I hastily push my chair back and look at him one last time. "I can't promise you anything," the rest of the sentence was said lowly, "but I will promise you this. I know Amara is....not too well and that she can't function properly on her own. So if there is one person that you want to keep an eye on her.....it should be me," I say. Mr. Joseph didn't question the statement, he only nodded.

I walked out of the room and closed the door with a bang. I kept thinking about her.

With her, it was a new territory I have never navigated on before. Everything was so strong, so quick that my instincts fought between running away and staying; to push away my inner thoughts and deepest feelings to the back of my head and act upon the delinquent I was.

With her, she made me feel different. Just like I had seen my maman and my papa act so many years before they got divorced.

She loved my father more than anything. She looked at him with twinkles in her eyes and he looked at her like she was his entire world. I looked up to them, wanting their love.

I wanted a family, a family the way we al were before....before my father separated himself from us. In my teenaged years I wanted a complete distraction, A distraction from all the pain that collected in my heart, my soul. I invested in a dominant and I was the submissive. I invested myself with so much trouble, just to endure pain mixed with joy and putting myself in that position was the only decision I could've made so many years back.

My mother tried to hide the pain behind her smiles and laughs, whilst I tried to hide the pain behind pleasure and sex and violence. I never understood it; how you could find love so beautiful and rare and give it up in the blink of an eye, just like my father did to his family.

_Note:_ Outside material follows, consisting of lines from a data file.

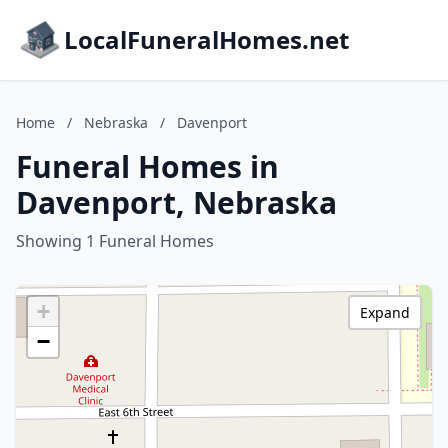
LocalFuneralHomes.net
Home
/
Nebraska
/
Davenport
Funeral Homes in
Davenport, Nebraska
Showing 1 Funeral Homes
+
Expand
−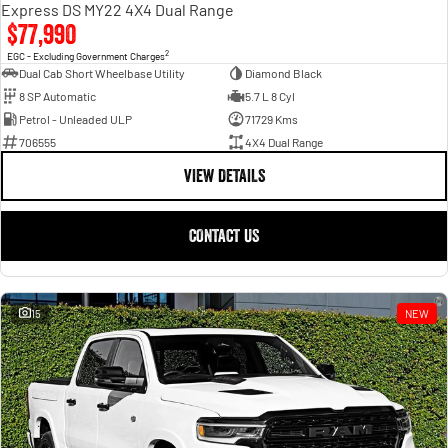
Express DS MY22 4X4 Dual Range
$77,990
2
EGC - Excluding Government Charges
Dual Cab Short Wheelbase Utility
Diamond Black
8 SP Automatic
5.7 L 8 Cyl
Petrol - Unleaded ULP
71729 Kms
706555
4X4 Dual Range
VIEW DETAILS
CONTACT US
15
NEW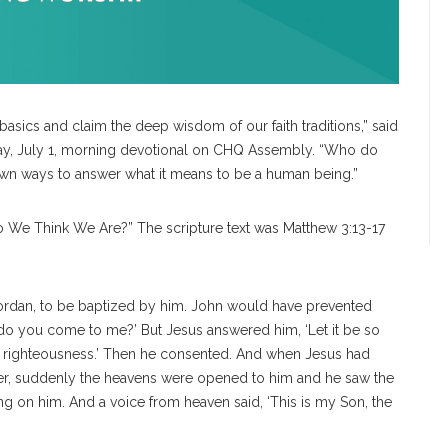
 basics and claim the deep wisdom of our faith traditions,” said
day, July 1, morning devotional on CHQ Assembly. “Who do
s own ways to answer what it means to be a human being.”
Do We Think We Are?” The scripture text was Matthew 3:13-17
Jordan, to be baptized by him. John would have prevented
d do you come to me?’
But Jesus answered him, ‘Let it be so
ll all righteousness.’ Then he consented. And when Jesus had
ter, suddenly the heavens were opened to him and he saw the
ng on him. And a voice from heaven said, ‘This is my Son, the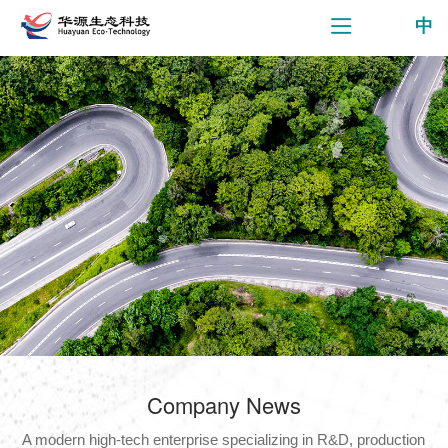
中
Company News
A modern high-tech enterprise specializing in R&D, production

I didn't understand the concept of the four letter word myself; but Amara changed that. It's like she fixed something deep and dark inside me, something that I yearned to be more like.

My own person.

Maybe the reason this scares me so much is because I am afraid of hurting her. I am afraid of holding her between my fingers and dropping her to the cold hard ground, and her fragile self breaks into millennia. Amara didn't make me feel ordinary. She made me feel more.

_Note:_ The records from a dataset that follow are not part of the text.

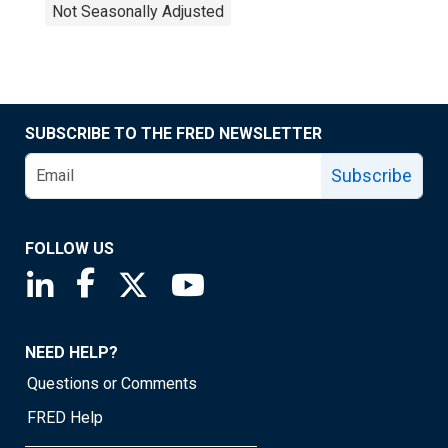
Not Seasonally Adjusted
SUBSCRIBE TO THE FRED NEWSLETTER
Subscribe
FOLLOW US
Saint Louis Fed linkedin page
Saint Louis Fed facebook page
Saint Louis Fed X page
Saint Louis Fed YouTube page
NEED HELP?
Questions or Comments
FRED Help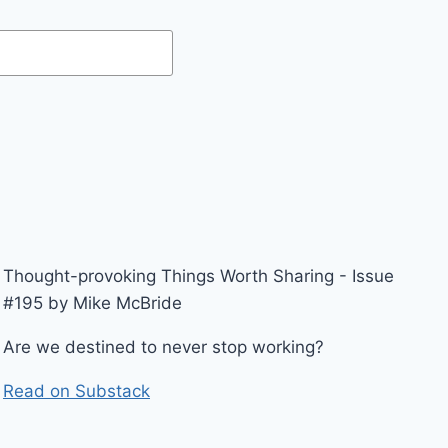
Thought-provoking Things Worth Sharing - Issue
#195 by Mike McBride
Are we destined to never stop working?
Read on Substack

In that moment, everything I felt was so tall; like I would explode if my lips didn't communicate with hers. Or if my fingers didn't find her delicate skin and our hearts didn't find each other's.

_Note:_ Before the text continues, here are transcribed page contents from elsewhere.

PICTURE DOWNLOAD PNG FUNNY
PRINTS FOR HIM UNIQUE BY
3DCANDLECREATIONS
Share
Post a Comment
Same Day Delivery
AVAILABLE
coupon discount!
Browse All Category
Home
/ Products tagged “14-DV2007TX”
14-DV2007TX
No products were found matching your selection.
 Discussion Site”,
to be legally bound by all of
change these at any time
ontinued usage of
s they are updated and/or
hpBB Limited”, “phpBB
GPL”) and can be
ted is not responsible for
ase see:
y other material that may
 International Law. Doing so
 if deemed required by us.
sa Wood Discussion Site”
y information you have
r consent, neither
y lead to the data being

I couldn't remember the last time a girl made me so nervous to be near to her. As I entered my shared room with Finn, I flop unto the bed, the pillows taking up majority of the space. My mind inevitably wandered back to Amara. The way her eyes filled with concern when she saw the blood flowing out of the deep gashes on my palms, the way she comforts my weak self, the way she quivers when we were met with the functionless old man, the way she is always concerned about the world around her, more than herself. She was something and I wanted her.

"Hey, man," Finn hollas to me and walks over to his bed, taking a seat facing me.

"I heard what happened, the accident, everything. I just got off the phone with Syl. Amara is okay," he says and a wash of relief signals through my veins. She was okay and that was all that matters.

"So, what's going on?" he eyes me intently for any suspicious actions.

I only shrug. "Nothing."

"Nothing?" he questions.

I sigh and run a hand through my messy, curly hair. "Amara.....s-s-s-she's been on my mind ever since."

"You meet girls all the time. You never have to think about them," he chuckles and I furiously shake my head.

"This one's different. I can't stop thinking about her."

"So? What are you gonna do about it?"

I stare at the pale wall in thought. She was everything I have, everything I thought about, everything I wish that could just disappear so I wouldn't cause pain. She was too perfect, too good. Too kind and caring, too extraordinary for me.

"I feel myself caving," was my only answer.

"Stop constructing heavy built walls around your heart and actually try to let someone break them down," and with that, I knew she was my wrecking ball.